Here, we use gIntersects, although we could equally use gContains, gWithin and other g... functions. The power of these commands can be seen by accessing the rgeos help pages, e.g. ?gOverlaps. gIntersects will output information for each point, telling us which polygon it interacts with (i.e. the polygon it is in).

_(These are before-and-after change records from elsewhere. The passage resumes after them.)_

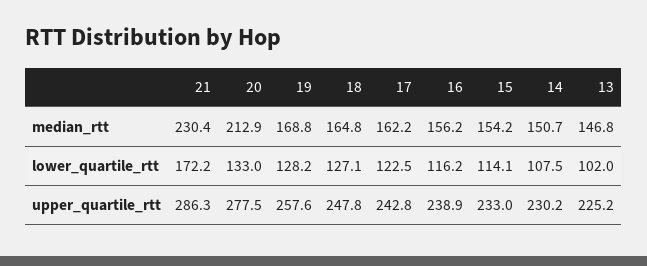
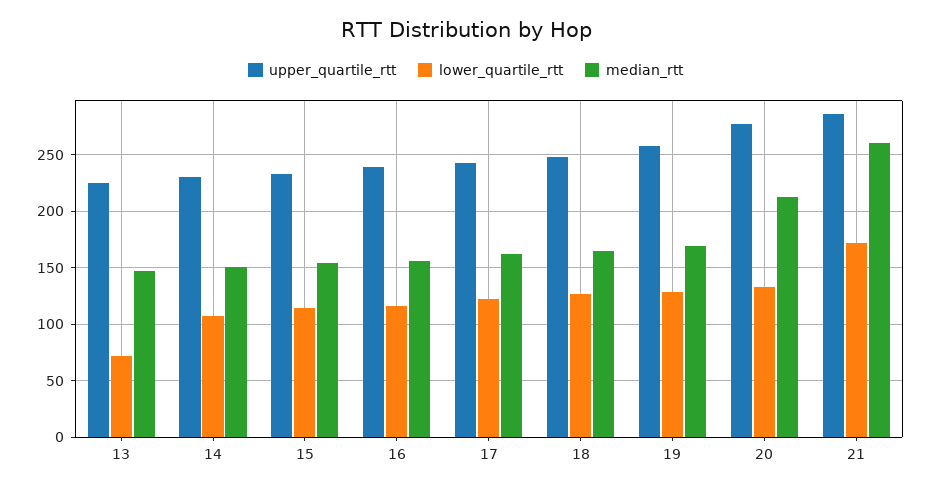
  {
    "median_rtt": {
-     "21": 230.4,
+     "21": 260,
      "20": 212.9,
      "19": 168.8,
      "18": 164.8,
      "17": 162.2,
      "16": 156.2,
      "15": 154.2,
      "14": 150.7,
      "13": 146.8
    },
    "lower_quartile_rtt": {
      "21": 172.2,
      "20": 133,
      "19": 128.2,
      "18": 127.1,
      "17": 122.5,
      "16": 116.2,
      "15": 114.1,
      "14": 107.5,
-     "13": 102
+     "13": 70
    },
    "upper_quartile_rtt": {
      "21": 286.3,
      "20": 277.5,
      "19": 257.6,
      "18": 247.8,
      "17": 242.8,
      "16": 238.9,
      "15": 233,
      "14": 230.2,
      "13": 225.2
    }
  }

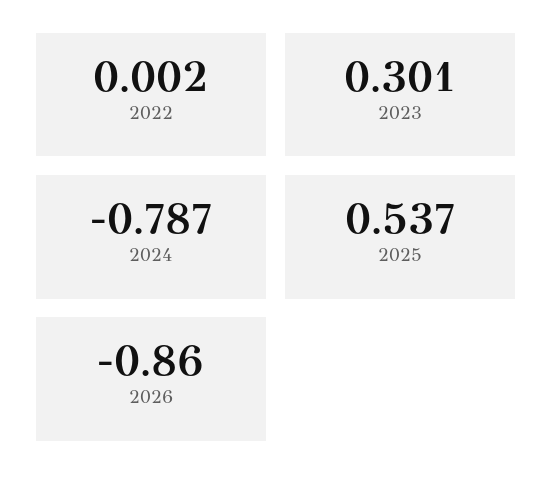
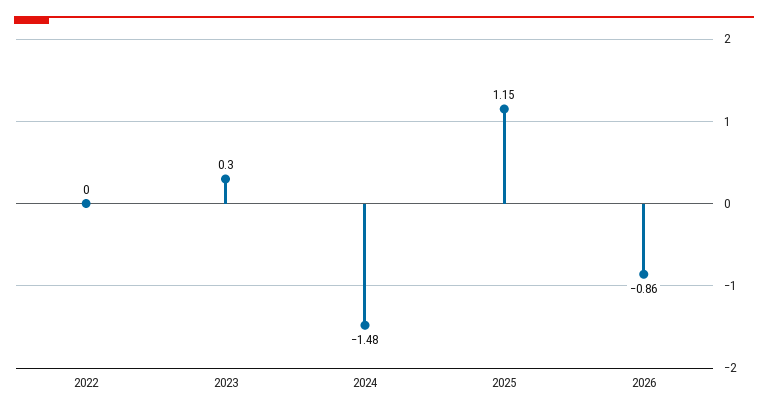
  {
    "2022": 0.002,
    "2023": 0.301,
-   "2024": -0.787,
+   "2024": -1.48,
-   "2025": 0.537,
+   "2025": 1.15,
    "2026": -0.86
  }

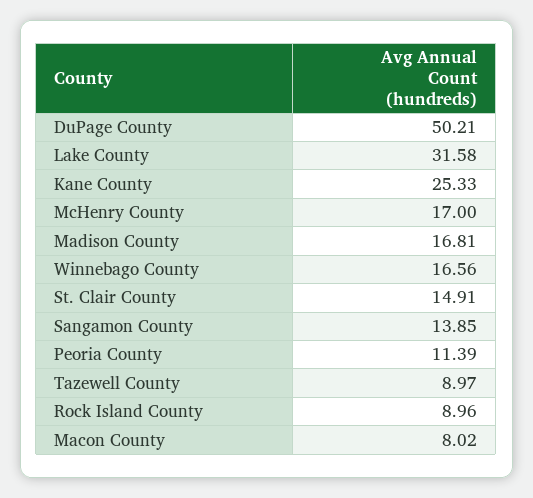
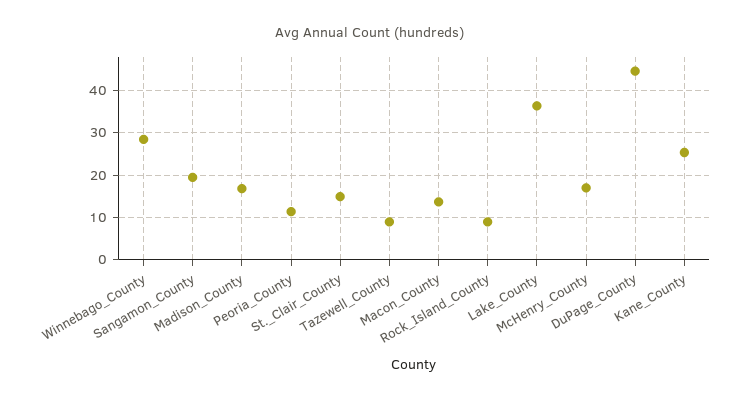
  {
-   "DuPage County": 50.21,
+   "DuPage County": 44,
-   "Lake County": 31.58,
+   "Lake County": 36,
    "Kane County": 25.33,
    "McHenry County": 17,
    "Madison County": 16.81,
-   "Winnebago County": 16.56,
+   "Winnebago County": 28,
    "St. Clair County": 14.91,
-   "Sangamon County": 13.85,
+   "Sangamon County": 20,
    "Peoria County": 11.39,
    "Tazewell County": 8.97,
    "Rock Island County": 8.96,
-   "Macon County": 8.02
+   "Macon County": 14
  }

Let's take a look at how the function works on our test data:

int <- gIntersects(stations, lnd, byid = T)  # find which stations intersect 
class(int)  # it's outputed a matrix
dim(int)  # with 33 rows (one for each zone) and 2532 cols (the points)
summary(int[, c(200, 500)])  # not the output of this
plot(lnd)
points(stations[200, ], col = "red")  # note point id 200 is outside the zones
points(stations[500, ], col = "green")  # note point 500 is inside
which(int[, 500] == T)  # this tells us that point 500 intersects with zone 32
points(coordinates(lnd[32, ]), col = "black")  # test the previous statement

plot of chunk Identifying and plotting individual stations

In the above code, only the first line actually 'does' anything in our workspace, by creating the object int. The proceeding lines are dedicated to exploring this object and what it means. Note that it is a matrix with columns corresponding to the points and rows corresponding to boroughs. The borough in which a particular point can be extracted from int as we shall see below. For the purposes of clipping, we are only interested in whether the point intersects with any of the boroughs. This is where the function apply, which is unique to R, comes into play:

clipped <- apply(int == F, MARGIN = 2, all)
plot(stations[which(clipped), ])  # shows all stations we DO NOT want
stations.cl <- stations[which(!clipped), ]  # use ! to select the invers
points(stations.cl, col = "green")  # check that it's worked

plot of chunk Clipped points (within London boroughs)

stations <- stations.cl
rm(stations.cl)  # tidy up: we're only interested in clipped ones

The first line instructs R to look at each column (MARGIN = 2, we would use MARGIN = 1 for row-by-row analysis) and report back whether all of the values are false. This creates the inverse selection that we want, hence the use of ! to invert it. We test that the function works on a new object (often a good idea, to avoid overwriting useful data) with plots and, once content that the clip has worked, save the sample of points to our main stations object and remove the now duplicated stations.cl object.